Task prompt » The entries that follow include a run beginning at the line with "Moenia en concierto" and ending at the line with "eamed #Colocasia #Leaf"; restate that run word for word and leave the rest out.

Material provided »
........

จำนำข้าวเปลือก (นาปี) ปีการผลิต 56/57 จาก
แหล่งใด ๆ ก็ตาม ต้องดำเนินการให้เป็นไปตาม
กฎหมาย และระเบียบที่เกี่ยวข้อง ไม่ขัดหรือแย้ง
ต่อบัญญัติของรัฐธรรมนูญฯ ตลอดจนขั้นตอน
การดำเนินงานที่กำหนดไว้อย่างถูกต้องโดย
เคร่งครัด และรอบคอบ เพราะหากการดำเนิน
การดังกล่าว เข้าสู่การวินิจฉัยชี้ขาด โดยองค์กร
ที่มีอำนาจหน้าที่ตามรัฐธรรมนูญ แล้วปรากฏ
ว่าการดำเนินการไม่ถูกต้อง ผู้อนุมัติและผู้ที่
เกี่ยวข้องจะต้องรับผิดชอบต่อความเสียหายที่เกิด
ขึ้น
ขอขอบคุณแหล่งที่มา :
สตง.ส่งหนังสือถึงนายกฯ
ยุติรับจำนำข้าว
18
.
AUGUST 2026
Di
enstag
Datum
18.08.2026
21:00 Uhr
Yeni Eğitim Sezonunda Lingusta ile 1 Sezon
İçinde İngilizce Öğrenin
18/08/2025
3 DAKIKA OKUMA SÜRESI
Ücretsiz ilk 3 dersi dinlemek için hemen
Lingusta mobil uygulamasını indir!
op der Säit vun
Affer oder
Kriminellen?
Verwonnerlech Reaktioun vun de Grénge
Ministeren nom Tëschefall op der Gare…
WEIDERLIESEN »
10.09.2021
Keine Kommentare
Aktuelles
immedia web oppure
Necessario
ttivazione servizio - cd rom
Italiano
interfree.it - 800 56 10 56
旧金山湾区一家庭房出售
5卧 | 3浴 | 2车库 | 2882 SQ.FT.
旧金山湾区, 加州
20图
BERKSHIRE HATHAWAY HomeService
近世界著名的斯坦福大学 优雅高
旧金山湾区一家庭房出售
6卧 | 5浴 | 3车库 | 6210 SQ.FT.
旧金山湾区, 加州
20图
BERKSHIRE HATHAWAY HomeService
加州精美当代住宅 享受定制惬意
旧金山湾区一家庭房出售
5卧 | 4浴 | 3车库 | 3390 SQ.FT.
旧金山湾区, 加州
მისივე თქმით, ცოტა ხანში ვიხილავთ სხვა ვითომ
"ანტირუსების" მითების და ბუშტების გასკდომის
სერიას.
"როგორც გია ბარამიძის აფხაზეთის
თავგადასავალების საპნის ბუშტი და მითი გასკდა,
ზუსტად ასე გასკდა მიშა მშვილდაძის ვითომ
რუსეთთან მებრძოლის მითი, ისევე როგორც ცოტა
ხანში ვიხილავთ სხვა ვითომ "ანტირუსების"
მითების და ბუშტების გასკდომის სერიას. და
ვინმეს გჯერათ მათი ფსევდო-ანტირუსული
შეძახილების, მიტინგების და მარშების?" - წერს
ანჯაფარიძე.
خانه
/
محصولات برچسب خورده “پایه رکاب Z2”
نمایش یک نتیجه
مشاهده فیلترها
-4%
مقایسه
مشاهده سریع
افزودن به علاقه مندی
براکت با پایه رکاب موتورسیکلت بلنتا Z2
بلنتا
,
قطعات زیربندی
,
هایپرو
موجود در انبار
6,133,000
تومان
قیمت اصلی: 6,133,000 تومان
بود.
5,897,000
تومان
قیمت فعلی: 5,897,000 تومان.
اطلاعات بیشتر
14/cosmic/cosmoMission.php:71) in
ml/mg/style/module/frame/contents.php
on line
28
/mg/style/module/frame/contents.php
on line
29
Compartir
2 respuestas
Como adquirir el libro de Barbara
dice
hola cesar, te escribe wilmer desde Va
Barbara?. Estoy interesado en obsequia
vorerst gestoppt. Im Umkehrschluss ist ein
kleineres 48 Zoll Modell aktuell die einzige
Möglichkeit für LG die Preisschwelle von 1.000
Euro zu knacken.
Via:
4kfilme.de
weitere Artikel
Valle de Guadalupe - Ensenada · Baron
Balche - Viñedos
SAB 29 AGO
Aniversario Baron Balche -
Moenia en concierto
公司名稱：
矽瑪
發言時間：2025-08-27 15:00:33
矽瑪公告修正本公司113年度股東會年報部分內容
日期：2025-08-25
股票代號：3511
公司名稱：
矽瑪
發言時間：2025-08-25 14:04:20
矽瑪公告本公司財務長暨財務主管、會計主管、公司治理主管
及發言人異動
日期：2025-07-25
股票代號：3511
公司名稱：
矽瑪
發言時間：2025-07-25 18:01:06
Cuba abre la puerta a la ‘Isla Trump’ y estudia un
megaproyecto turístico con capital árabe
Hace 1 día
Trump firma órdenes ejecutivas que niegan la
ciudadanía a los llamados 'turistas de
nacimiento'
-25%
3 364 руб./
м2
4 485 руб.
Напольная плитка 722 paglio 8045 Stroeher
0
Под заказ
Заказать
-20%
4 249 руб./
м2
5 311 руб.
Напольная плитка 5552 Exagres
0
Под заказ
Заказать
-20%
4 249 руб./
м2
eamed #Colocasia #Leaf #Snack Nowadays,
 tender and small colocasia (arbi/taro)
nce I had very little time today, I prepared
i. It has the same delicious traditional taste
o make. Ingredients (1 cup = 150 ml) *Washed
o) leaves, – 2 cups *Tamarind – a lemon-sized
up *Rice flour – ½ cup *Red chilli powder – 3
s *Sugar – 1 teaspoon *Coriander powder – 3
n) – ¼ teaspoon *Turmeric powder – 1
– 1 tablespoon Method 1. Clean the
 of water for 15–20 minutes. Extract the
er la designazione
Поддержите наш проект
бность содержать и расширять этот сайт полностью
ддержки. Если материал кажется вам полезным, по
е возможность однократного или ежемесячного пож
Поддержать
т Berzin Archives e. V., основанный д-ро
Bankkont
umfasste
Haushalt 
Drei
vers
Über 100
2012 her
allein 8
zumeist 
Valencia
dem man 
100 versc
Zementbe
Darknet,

........

Problem solution »
Moenia en concierto
公司名稱：
矽瑪
發言時間：2025-08-27 15:00:33
矽瑪公告修正本公司113年度股東會年報部分內容
日期：2025-08-25
股票代號：3511
公司名稱：
矽瑪
發言時間：2025-08-25 14:04:20
矽瑪公告本公司財務長暨財務主管、會計主管、公司治理主管
及發言人異動
日期：2025-07-25
股票代號：3511
公司名稱：
矽瑪
發言時間：2025-07-25 18:01:06
Cuba abre la puerta a la ‘Isla Trump’ y estudia un
megaproyecto turístico con capital árabe
Hace 1 día
Trump firma órdenes ejecutivas que niegan la
ciudadanía a los llamados 'turistas de
nacimiento'
-25%
3 364 руб./
м2
4 485 руб.
Напольная плитка 722 paglio 8045 Stroeher
0
Под заказ
Заказать
-20%
4 249 руб./
м2
5 311 руб.
Напольная плитка 5552 Exagres
0
Под заказ
Заказать
-20%
4 249 руб./
м2
eamed #Colocasia #Leaf #Snack Nowadays,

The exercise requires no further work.